Pariste Louvre Müzesini gezerken alt kattaki Mısır bölümünde canlandırılan piramit dehlizlerinin karanlıkları içinde yüzlerce sfenksler (insan başlı aslan heykeli), altın yaldızlarla işlenmiş resimli (hiyeroglif yazılı) hazine sandığı tabutlar ve lahidler, insan ve kedi mumyaları, eski Mısırın yazılı kaynakları olan papirüsler (kağıdın atası) ve haritalar gibi binlerce objenin yağmalanırcasına aşırılıp getirilmiş olduğunu gördüm. Hatta yanyana belki yüzden fazla resimli tabutu görünce acaba Mısır'da hiç bırakmışlar mı diye merak ettim. Louvre Müzesindeki sömürgeci hırsıyla sıkışık dizilmiş bu kadar malzemeyle adam gibi kaç müze kurulabilirdi.
Hiyerogliflerin sırrı Napolyon’un Mısır seferinde yağmalanan hazineleri içindeki Reşid kasabasından getirilen Rozette taşı adı verilen bir tarihi eser ile çözüldü. Şampolyon adıyla tanınan bir İngiliz araştırmacı bugün British Müzesinde bulunan bu taş üzerindeki yazının üç dilde yazılmış olması sayesinde Hiyeroglif yazıyı okumayı başarmıştı. Hem Eski Mısır, hem Kıpti halk dili ve hem de Yunanca yazılmış aynı metin, Hiyerogliflerin çözülmesi için anahtarı da ellerine vermiş oldu.
Dünyadaki bütün yazı ve alfabelere ilham kaynağı olan tabiattaki biçimlerin ve suretlerin kendilerinin de aslında bir alfabe olduğu ve insanlara bir mesaj veriyor olabileceği çok eskiden beri insanların bilhassa felsefecilerin merak ettikleri bir sorudur. Avuç içlerindeki çizgileri okumaya çalışanlardan, gökyüzündeki yıldızların dizilişlerine kadar sırlar araştıran pekçok farklı düşünce ve inanış Kainatta hiçbir şeyin amaçsız, boşuna yaratılmamış olduğu gerçeğinden haberdardır.

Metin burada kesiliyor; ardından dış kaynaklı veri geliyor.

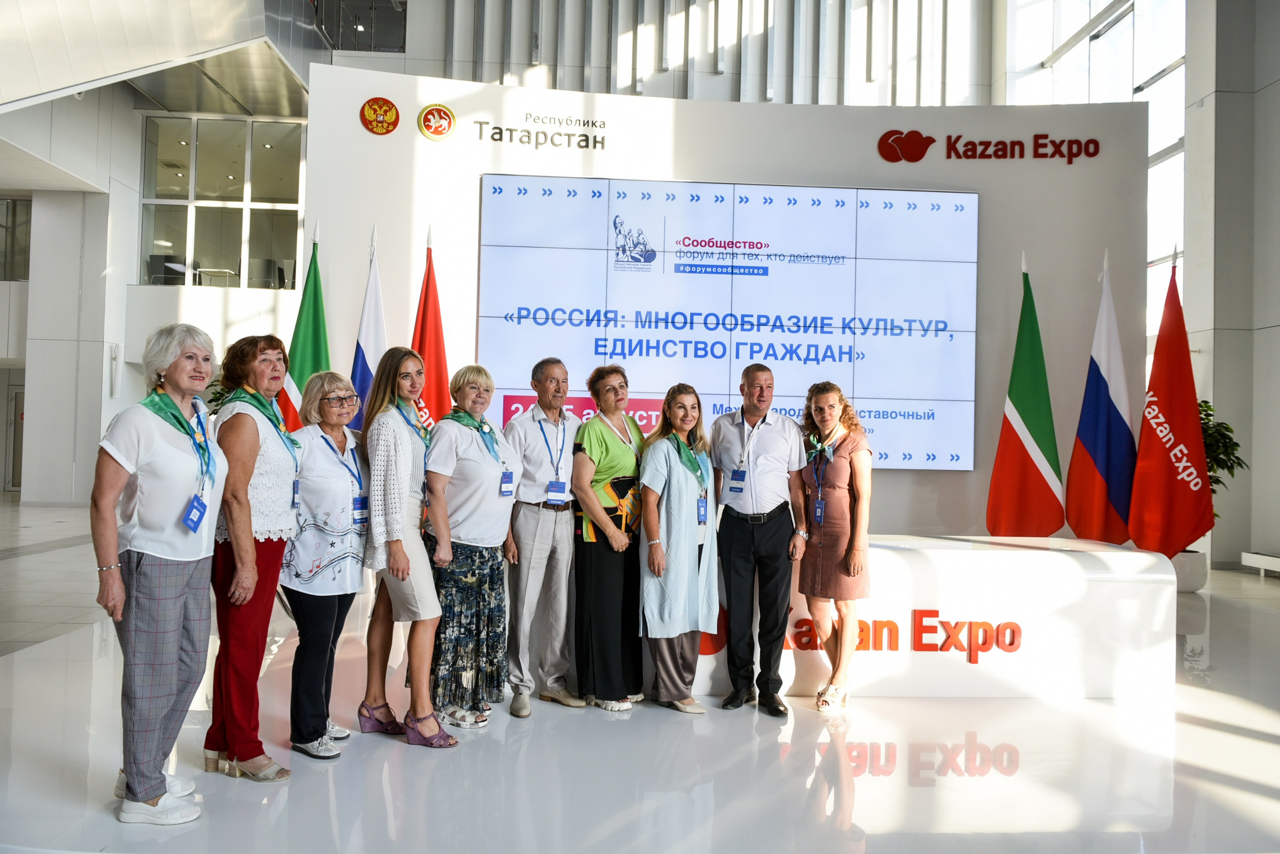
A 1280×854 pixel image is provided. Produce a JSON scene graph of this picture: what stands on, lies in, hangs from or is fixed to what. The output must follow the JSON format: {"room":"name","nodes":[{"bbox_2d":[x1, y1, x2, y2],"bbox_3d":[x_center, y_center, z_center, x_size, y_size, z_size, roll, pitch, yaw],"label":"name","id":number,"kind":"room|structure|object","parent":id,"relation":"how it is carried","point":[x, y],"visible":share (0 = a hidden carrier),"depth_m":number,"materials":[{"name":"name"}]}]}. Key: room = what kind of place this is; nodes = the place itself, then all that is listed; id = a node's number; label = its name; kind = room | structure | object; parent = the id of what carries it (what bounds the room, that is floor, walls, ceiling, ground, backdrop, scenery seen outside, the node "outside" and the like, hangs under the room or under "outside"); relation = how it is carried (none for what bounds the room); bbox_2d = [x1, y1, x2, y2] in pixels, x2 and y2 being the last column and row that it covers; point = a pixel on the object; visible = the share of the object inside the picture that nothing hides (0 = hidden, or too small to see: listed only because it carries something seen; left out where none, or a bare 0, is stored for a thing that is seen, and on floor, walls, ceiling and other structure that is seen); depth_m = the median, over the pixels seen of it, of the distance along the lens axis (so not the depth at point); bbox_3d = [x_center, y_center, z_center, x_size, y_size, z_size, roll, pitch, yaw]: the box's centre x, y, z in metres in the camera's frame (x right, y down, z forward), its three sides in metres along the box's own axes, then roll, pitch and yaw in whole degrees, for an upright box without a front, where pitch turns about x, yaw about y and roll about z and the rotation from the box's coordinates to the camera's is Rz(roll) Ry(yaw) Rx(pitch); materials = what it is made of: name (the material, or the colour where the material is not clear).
{"room":"lobby","nodes":[
{"label":"lobby","id":0,"kind":"room"},
{"bbox_2d":[0,83,310,501],"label":"left wall","id":1,"kind":"structure","parent":0,"point":[96,439],"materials":[{"name":"white paint"}]},
{"bbox_2d":[4,379,25,492],"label":"door","id":2,"kind":"structure","parent":1,"relation":"in","point":[13,484],"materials":[{"name":"grey"}]},
{"bbox_2d":[0,198,31,279],"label":"window","id":3,"kind":"structure","parent":1,"relation":"in","point":[13,208],"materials":[{"name":"glass"}]},
{"bbox_2d":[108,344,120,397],"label":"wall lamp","id":4,"kind":"object","parent":1,"relation":"attached to","point":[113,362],"visible":0.96,"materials":[{"name":"white"}]},
{"bbox_2d":[138,114,305,288],"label":"window","id":5,"kind":"structure","parent":1,"relation":"in","point":[169,183],"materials":[{"name":"clear glass"}]},
{"bbox_2d":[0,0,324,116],"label":"ceiling","id":6,"kind":"structure","parent":0,"point":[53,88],"depth_m":9.33,"materials":[{"name":"metal"}]},
{"bbox_2d":[0,499,1279,853],"bbox_3d":[-0.953,1.363,5.322,13.389,0.135,11.382,1,-1,-3],"label":"floor","id":7,"kind":"structure","parent":0,"point":[1198,731],"depth_m":3.33,"materials":[{"name":"white stone"}]},
{"bbox_2d":[91,324,224,825],"bbox_3d":[-1.642,0.476,2.927,0.415,1.563,0.648,1,-1,-14],"label":"woman","id":8,"kind":"object","parent":7,"relation":"on","point":[161,556],"visible":0.97,"depth_m":2.78},
{"bbox_2d":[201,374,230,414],"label":"potted plant","id":9,"kind":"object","parent":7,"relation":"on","point":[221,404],"visible":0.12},
{"bbox_2d":[204,332,303,780],"bbox_3d":[-1.487,0.482,3.261,0.406,1.583,0.551,1,-1,-3],"label":"woman","id":10,"kind":"object","parent":7,"relation":"on","point":[281,541],"visible":0.85,"depth_m":3.12},
{"bbox_2d":[277,228,329,430],"bbox_3d":[-2.031,-0.027,5.271,0.345,2.423,0.455,0,-1,37],"label":"green flag","id":11,"kind":"object","parent":7,"relation":"on","point":[319,359],"visible":0.54,"depth_m":5.27,"materials":[{"name":"green fabric"}]},
{"bbox_2d":[279,369,371,758],"bbox_3d":[-1.328,0.571,3.547,0.431,1.405,0.579,1,-1,-3],"label":"woman","id":12,"kind":"object","parent":7,"relation":"on","point":[341,382],"visible":0.86,"depth_m":3.43},
{"bbox_2d":[348,224,386,431],"bbox_3d":[-1.660,-0.073,5.235,0.308,2.334,0.392,1,-1,-3],"label":"flag","id":13,"kind":"object","parent":7,"relation":"on","point":[364,379],"visible":0.51,"depth_m":5.23,"materials":[{"name":"fabric"}]},
{"bbox_2d":[361,348,454,748],"bbox_3d":[-0.978,0.503,3.658,0.410,1.569,0.559,1,-1,-3],"label":"woman","id":14,"kind":"object","parent":7,"relation":"on","point":[404,571],"visible":0.92,"depth_m":3.52},
{"bbox_2d":[411,229,454,430],"bbox_3d":[-1.282,0.009,5.187,0.382,2.453,0.405,0,-1,42],"label":"red flag","id":15,"kind":"object","parent":7,"relation":"on","point":[427,310],"visible":0.54,"depth_m":5.19,"materials":[{"name":"red fabric"}]},
{"bbox_2d":[423,365,520,733],"bbox_3d":[-0.763,0.546,3.877,0.446,1.501,0.590,1,-1,-3],"label":"woman","id":16,"kind":"object","parent":7,"relation":"on","point":[459,467],"visible":0.93,"depth_m":3.73},
{"bbox_2d":[502,357,583,718],"bbox_3d":[-0.499,0.509,4.191,0.478,1.630,0.558,2,-1,-37],"label":"man","id":17,"kind":"object","parent":7,"relation":"on","point":[539,554],"visible":0.98,"depth_m":4.01},
{"bbox_2d":[570,364,646,712],"bbox_3d":[-0.142,0.539,4.181,0.430,1.541,0.583,0,-1,26],"label":"woman","id":18,"kind":"object","parent":7,"relation":"on","point":[599,432],"visible":0.94,"depth_m":4.00},
{"bbox_2d":[637,383,719,713],"bbox_3d":[0.186,0.590,4.180,0.415,1.457,0.622,1,-1,-3],"label":"woman","id":19,"kind":"object","parent":7,"relation":"on","point":[672,482],"visible":0.96,"depth_m":4.04},
{"bbox_2d":[709,364,811,716],"bbox_3d":[0.590,0.512,4.249,0.519,1.640,0.563,0,-1,23],"label":"man","id":20,"kind":"object","parent":7,"relation":"on","point":[760,536],"visible":0.98,"depth_m":4.07},
{"bbox_2d":[799,379,873,712],"bbox_3d":[0.962,0.583,4.232,0.436,1.499,0.557,1,-1,-3],"label":"woman","id":21,"kind":"object","parent":7,"relation":"on","point":[845,474],"visible":0.97,"depth_m":4.10},
{"bbox_2d":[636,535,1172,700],"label":"white counter","id":22,"kind":"object","parent":7,"relation":"on","point":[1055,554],"visible":0.67,"depth_m":4.28,"materials":[{"name":"white"}]},
{"bbox_2d":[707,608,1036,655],"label":"sign lettering","id":23,"kind":"object","parent":22,"relation":"attached to","point":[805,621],"visible":0.74,"depth_m":4.37,"materials":[{"name":"red plastic"}]},
{"bbox_2d":[985,257,1064,538],"bbox_3d":[2.564,0.073,5.662,0.475,2.438,0.430,2,-1,-31],"label":"flag","id":24,"kind":"object","parent":7,"relation":"on","point":[1043,482],"visible":0.97,"depth_m":5.61,"materials":[{"name":"fabric"}]},
{"bbox_2d":[1065,253,1137,545],"bbox_3d":[3.140,0.003,5.763,0.433,2.384,0.413,2,-1,-29],"label":"flag","id":25,"kind":"object","parent":7,"relation":"on","point":[1100,464],"visible":0.96,"depth_m":5.72,"materials":[{"name":"fabric"}]},
{"bbox_2d":[1128,255,1215,557],"bbox_3d":[3.786,0.020,6.079,0.593,2.531,0.332,0,-2,44],"label":"red flag","id":26,"kind":"object","parent":7,"relation":"on","point":[1153,467],"visible":0.93,"depth_m":6.04,"materials":[{"name":"red fabric"}]},
{"bbox_2d":[1169,549,1208,592],"bbox_3d":[4.750,1.272,7.523,0.441,0.333,0.442,1,-1,-3],"label":"planter","id":27,"kind":"object","parent":7,"relation":"on","point":[1196,581],"visible":0.49,"depth_m":7.35,"materials":[{"name":"white"}]},
{"bbox_2d":[1197,397,1248,523],"bbox_3d":[5.156,0.435,7.900,0.803,1.404,0.816,1,-1,-3],"label":"potted plant","id":28,"kind":"object","parent":27,"relation":"in","point":[1206,402],"visible":0.26,"depth_m":7.76,"materials":[{"name":"green plant"}]},
{"bbox_2d":[346,0,989,108],"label":"back wall","id":29,"kind":"structure","parent":0,"point":[432,73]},
{"bbox_2d":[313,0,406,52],"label":"window","id":30,"kind":"object","parent":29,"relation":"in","point":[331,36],"visible":0.68,"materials":[{"name":"glass"}]},
{"bbox_2d":[299,59,1151,540],"bbox_3d":[0.746,-0.485,6.203,5.766,3.854,0.426,1,-1,-3],"label":"display wall","id":31,"kind":"structure","parent":0,"point":[427,95],"depth_m":6.11,"materials":[{"name":"white paint"}]},
{"bbox_2d":[360,97,400,135],"bbox_3d":[-1.752,-2.090,5.751,0.264,0.247,0.067,1,-1,-3],"label":"round emblem","id":32,"kind":"object","parent":31,"relation":"attached to","point":[394,123],"visible":0.98,"depth_m":5.73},
{"bbox_2d":[417,103,455,141],"bbox_3d":[-1.382,-2.065,5.792,0.245,0.248,0.063,1,-1,-3],"label":"round emblem","id":33,"kind":"object","parent":31,"relation":"attached to","point":[439,110],"visible":0.97,"depth_m":5.77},
{"bbox_2d":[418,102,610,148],"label":"wall sign","id":34,"kind":"object","parent":31,"relation":"attached to","point":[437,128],"visible":0.98,"depth_m":5.89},
{"bbox_2d":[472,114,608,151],"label":"wall lettering","id":35,"kind":"object","parent":31,"relation":"attached to","point":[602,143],"visible":0.99,"depth_m":5.97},
{"bbox_2d":[479,175,976,473],"bbox_3d":[0.638,-0.698,5.842,3.296,1.888,0.076,1,-1,-3],"label":"video wall screen","id":36,"kind":"object","parent":31,"relation":"attached to","point":[973,198],"visible":0.95,"depth_m":5.80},
{"bbox_2d":[877,130,1101,162],"bbox_3d":[2.625,-2.056,6.269,1.628,0.264,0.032,1,-1,-3],"label":"wall sign","id":37,"kind":"object","parent":31,"relation":"attached to","point":[1070,160],"visible":0.97,"depth_m":6.26,"materials":[{"name":"red plastic"}]},
{"bbox_2d":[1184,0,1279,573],"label":"right wall","id":38,"kind":"structure","parent":0,"point":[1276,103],"depth_m":9.52,"materials":[{"name":"grey paint"}]},
{"bbox_2d":[1004,0,1188,352],"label":"window","id":39,"kind":"structure","parent":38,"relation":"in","point":[1161,56],"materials":[{"name":"glass"}]},
{"bbox_2d":[1241,551,1279,576],"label":"bench","id":40,"kind":"object","parent":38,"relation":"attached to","point":[1258,556],"visible":0.98,"depth_m":8.64,"materials":[{"name":"white"}]}
]}

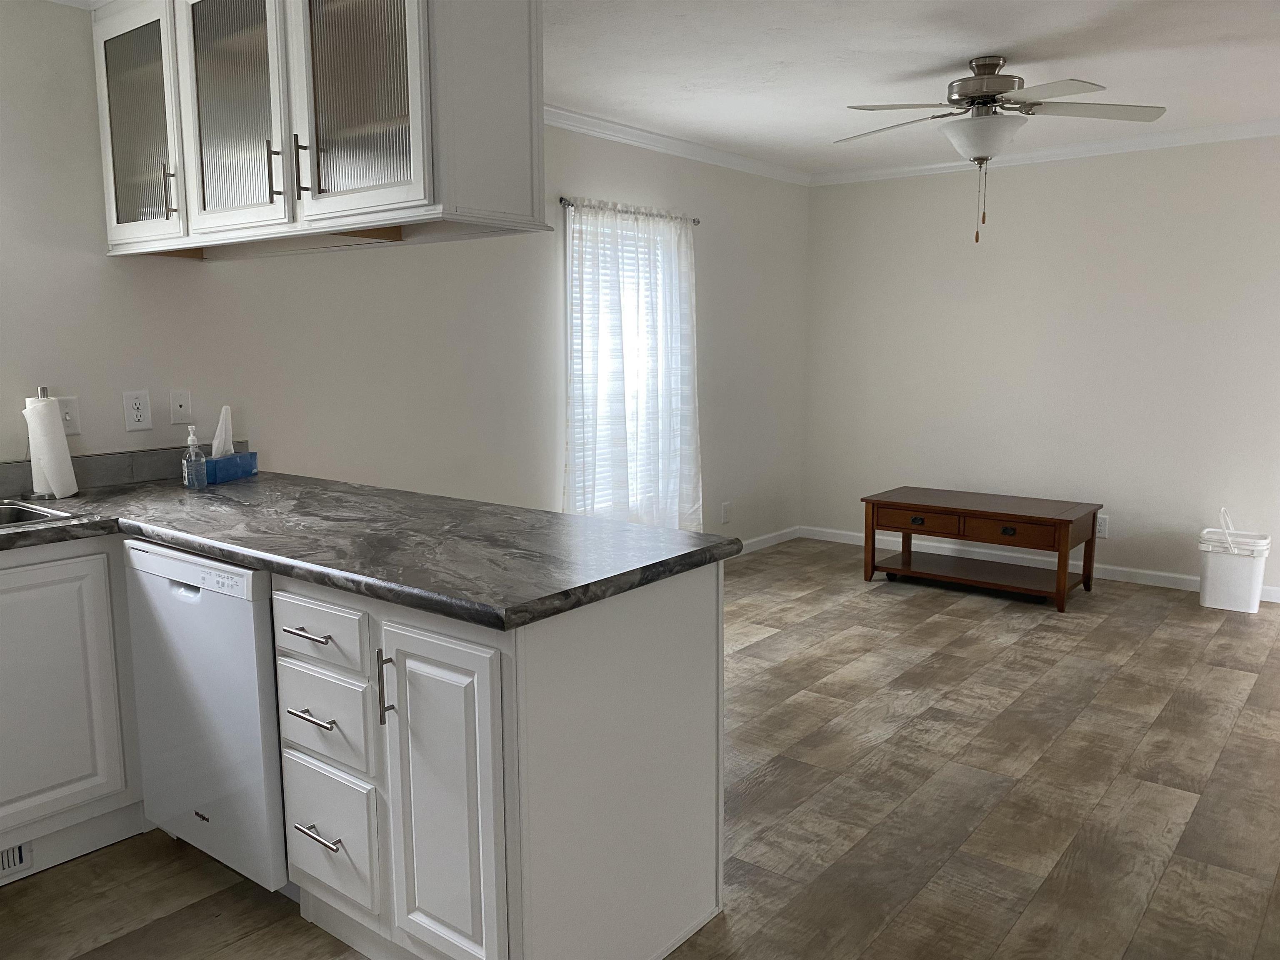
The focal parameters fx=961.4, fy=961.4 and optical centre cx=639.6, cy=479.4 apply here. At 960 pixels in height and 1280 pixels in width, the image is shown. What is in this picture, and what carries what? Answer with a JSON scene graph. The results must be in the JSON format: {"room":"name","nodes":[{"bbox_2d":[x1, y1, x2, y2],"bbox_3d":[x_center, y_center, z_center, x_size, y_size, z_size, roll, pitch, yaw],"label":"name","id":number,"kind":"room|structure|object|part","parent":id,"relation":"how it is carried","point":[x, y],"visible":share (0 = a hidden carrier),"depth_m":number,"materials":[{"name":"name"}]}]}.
{"room":"kitchen","nodes":[
{"label":"kitchen","id":0,"kind":"room"},
{"bbox_2d":[0,0,808,548],"bbox_3d":[-1.266,-0.390,3.720,0.135,2.453,7.587,6,10,38],"label":"left wall","id":1,"kind":"structure","parent":0,"point":[549,323],"depth_m":3.92,"materials":[{"name":"beige paint"}]},
{"bbox_2d":[57,396,80,434],"bbox_3d":[-1.773,-0.197,2.971,0.017,0.118,0.074,6,10,38],"label":"light switch","id":2,"kind":"object","parent":1,"relation":"attached to","point":[70,418],"visible":0.63,"depth_m":2.98,"materials":[{"name":"white plastic"}]},
{"bbox_2d":[0,441,248,499],"bbox_3d":[-2.126,0.044,2.583,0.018,0.102,2.291,6,10,38],"label":"backsplash","id":3,"kind":"structure","parent":1,"relation":"attached to","point":[118,474],"depth_m":3.09,"materials":[{"name":"grey tile"}]},
{"bbox_2d":[122,390,152,430],"bbox_3d":[-1.638,-0.227,3.137,0.009,0.123,0.079,6,10,38],"label":"wall socket","id":4,"kind":"object","parent":1,"relation":"attached to","point":[138,418],"visible":0.98,"depth_m":3.13,"materials":[{"name":"white plastic"}]},
{"bbox_2d":[168,389,191,424],"bbox_3d":[-1.559,-0.248,3.262,0.015,0.117,0.073,6,10,38],"label":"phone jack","id":5,"kind":"object","parent":1,"relation":"attached to","point":[178,410],"visible":0.98,"depth_m":3.26,"materials":[{"name":"white plastic"}]},
{"bbox_2d":[564,207,687,519],"bbox_3d":[-0.107,-0.577,5.136,0.143,1.588,0.941,6,10,38],"label":"window","id":6,"kind":"structure","parent":1,"relation":"in","point":[571,224],"depth_m":5.01,"materials":[{"name":"white glass"}]},
{"bbox_2d":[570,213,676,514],"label":"window blind","id":7,"kind":"object","parent":6,"relation":"attached to","point":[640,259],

Hemen hemen bütün dinler kainatı Yaratıcının sanat eseri ve gördüğümüz bu güzellikleri de O'nun bir hediyesi kabul eder. İlahi sanat her mevsim ayrı bir kreasyonu bir sergi salonu mükemmelliğinde sergiler. Ancak insanların bu güzelliklerdeki mesajları ve bu suretlerin ifade ettikleri yazıları okuyabilmeleri için bir rehbere ihtiyaçları vardır.
Kainatı bir kitaba benzeten Bediüzzaman "Anlaşılmaz bir kitap muallimsiz olsa manasız bir kağıttan ibaret kalır" sözüyle bu kitabın öğretmeni ve İlahi sanat galerisinin rehberi peygamberlerin ve Hz. Peygamberin (asm) insanlık için ne kadar gerekli olduğunu veciz bir şekilde dile getirmiştir.
Her kışta ölümün beyaz kefeni hükmünde bembeyaz kar örtüsüne bürünüp, her baharda rengarenk çiçekleriyle canlanan yeryüzünü bir kitabın iki sayfası gibi okuyan Kur'an gözümüz önünde sergilenen kainat galerisinin harika sanat eserlerine dikkati nazarımızı çevirip "oku" emriyle bizleri kainat kitabını da okumaya davet ediyor.
"Şimdi bak Allahın rahmet eserlerine; yeryüzünü (kışta) ölümünün ardından (baharda) nasıl diriltiyor? Bunu yapan, ölüleri de öylece diriltecektir. O herşeye Kadirdir." (Rum süresi, 30:50.)